Learn your allergen's kanji. Saying "I have a wheat allergy" in English won't register at most restaurants. Showing 小麦アレルギー (komugi arerugii) on a card or phone screen will. A written card with specific ingredient names works better than a verbal exchange.
What this system gets right — and where it doesn't reach
Japan's allergen labeling on packaged food is among the best in the world. The mandatory testing thresholds, the restrictions on vague precautionary warnings, and the ongoing updates to the allergen list — cashew and pistachio in 2026, walnut in 2023 — reflect a system that responds to real epidemiological data.
The gap is at the restaurant level. Packaged food gives you lab-tested declarations. Restaurants give you nothing unless they choose to. Until legislation catches up — or voluntary disclosure becomes standard practice — travelers with food allergies need to fill that gap themselves. A card in Japanese. A list of kanji to scan for. And the knowledge that a konbini rice ball with a readable label is sometimes a better bet than a restaurant meal without one.
Common questions
Does Japan require allergen labeling at restaurants?
Japan's Food Labeling Act applies to packaged, processed food. It does not impose equivalent requirements on restaurants, izakayas, food stalls, or food sold unpackaged. Some chain restaurants publish allergen information voluntarily, but most independent restaurants don't. This contrasts with the EU, where restaurants must communicate allergen information under Regulation 1169/2011.

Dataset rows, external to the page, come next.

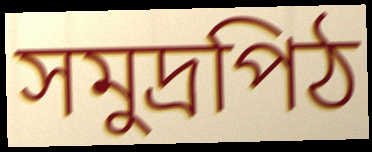
সমুদ্রপিঠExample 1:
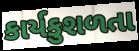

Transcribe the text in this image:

કાર્યકુશળતા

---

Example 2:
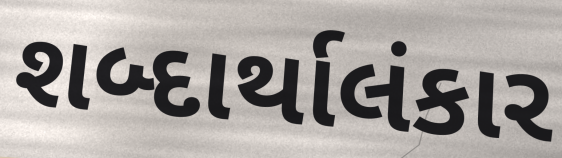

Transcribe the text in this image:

શબ્દાર્થાલંકાર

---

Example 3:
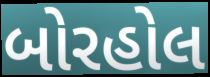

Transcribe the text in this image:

બોરહોલ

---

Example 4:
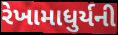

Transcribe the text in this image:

રેખામાધુર્યની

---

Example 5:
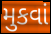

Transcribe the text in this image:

મુકવાં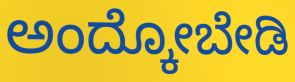
ಅಂದ್ಕೋಬೇಡಿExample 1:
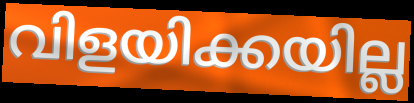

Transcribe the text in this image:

വിളയിക്കയില്ല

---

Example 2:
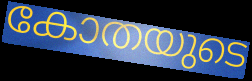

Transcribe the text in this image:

കോതയുടെ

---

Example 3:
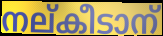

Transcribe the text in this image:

നല്കീടാന്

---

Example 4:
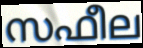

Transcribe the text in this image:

സഫീല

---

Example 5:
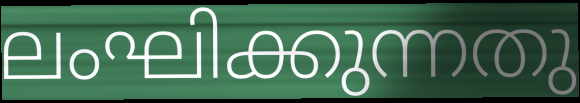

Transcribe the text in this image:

ലംഘിക്കുന്നതു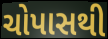
ચોપાસથી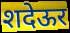
शदेऊरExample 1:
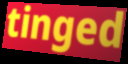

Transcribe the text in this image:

tinged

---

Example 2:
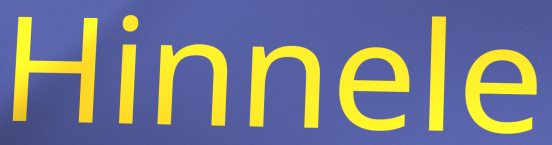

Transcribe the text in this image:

Hinnele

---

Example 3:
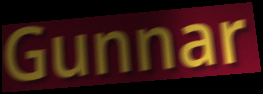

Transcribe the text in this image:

Gunnar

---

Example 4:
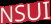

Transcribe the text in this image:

NSUI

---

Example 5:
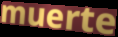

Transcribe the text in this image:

muerte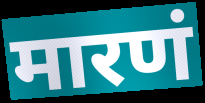
मारणंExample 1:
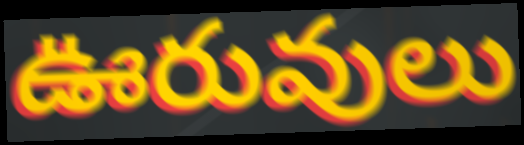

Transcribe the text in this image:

ఊరువులు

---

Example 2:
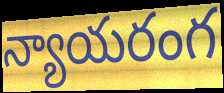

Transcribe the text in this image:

న్యాయరంగ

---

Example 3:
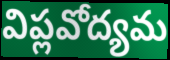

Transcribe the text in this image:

విప్లవోద్యమ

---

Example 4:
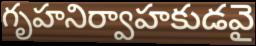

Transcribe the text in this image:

గృహనిర్వాహకుడవై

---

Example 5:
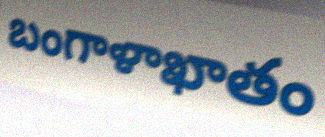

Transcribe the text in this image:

బంగాళాఖాతంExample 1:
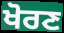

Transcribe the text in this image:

ਖੋਰਣ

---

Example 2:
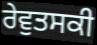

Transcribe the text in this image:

ਰੇਵੁਤਸਕੀ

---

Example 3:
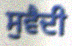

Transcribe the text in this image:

ਸੁਵੈਦੀ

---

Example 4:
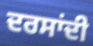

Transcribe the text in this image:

ਦਰਸਾਂਦੀ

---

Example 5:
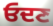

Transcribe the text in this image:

ਓਦਣ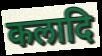
कलादिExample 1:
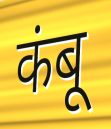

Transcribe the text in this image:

कंबू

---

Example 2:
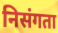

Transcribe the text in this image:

निसंगता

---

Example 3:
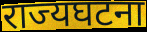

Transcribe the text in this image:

राज्यघटना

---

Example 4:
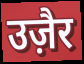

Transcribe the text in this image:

उज़ैर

What are Japan's mandatory food allergens?
As of April 2026, there are nine: egg (卵), milk (乳), wheat (小麦), buckwheat (そば), peanut (落花生), shrimp (えび), crab (かに), walnut (くるみ), and cashew nut (カシューナッツ). Cashew was added in April 2026. A further 21 allergens — including soy, sesame, and almonds — are recommended but not legally required.
Does Japan use "may contain" labels?
Not in the Western sense. If an allergen is present above 10 ppm — including through cross-contamination — it's declared as a labeled ingredient. However, many manufacturers include production-line statements (e.g., "This product is manufactured in a factory that also produces products containing egg") — these read as regular prose, not a separate warning box. They're easy to overlook if you're only scanning the allergen summary line.
Is soy a mandatory allergen in Japan?
No — and this catches many travelers off guard. Soy (大豆, daizu) is on Japan's recommended list, not the mandatory list. That's the opposite of the US and EU, where soy is mandatory. Most large manufacturers label soy voluntarily, but smaller brands might not. If you have a soy allergy, check every label.
What changed in Japan's allergen labeling in 2026?
Two changes took effect in April 2026: cashew nut was moved from the recommended list to mandatory (making it the ninth mandatory allergen), and pistachio was added to the recommended list for the first time. Both changes followed Japan's national food allergy survey, which found tree nut allergies had become the second most common food allergy in the country. There is a two-year transition period for cashew labeling (full compliance required by March 2028).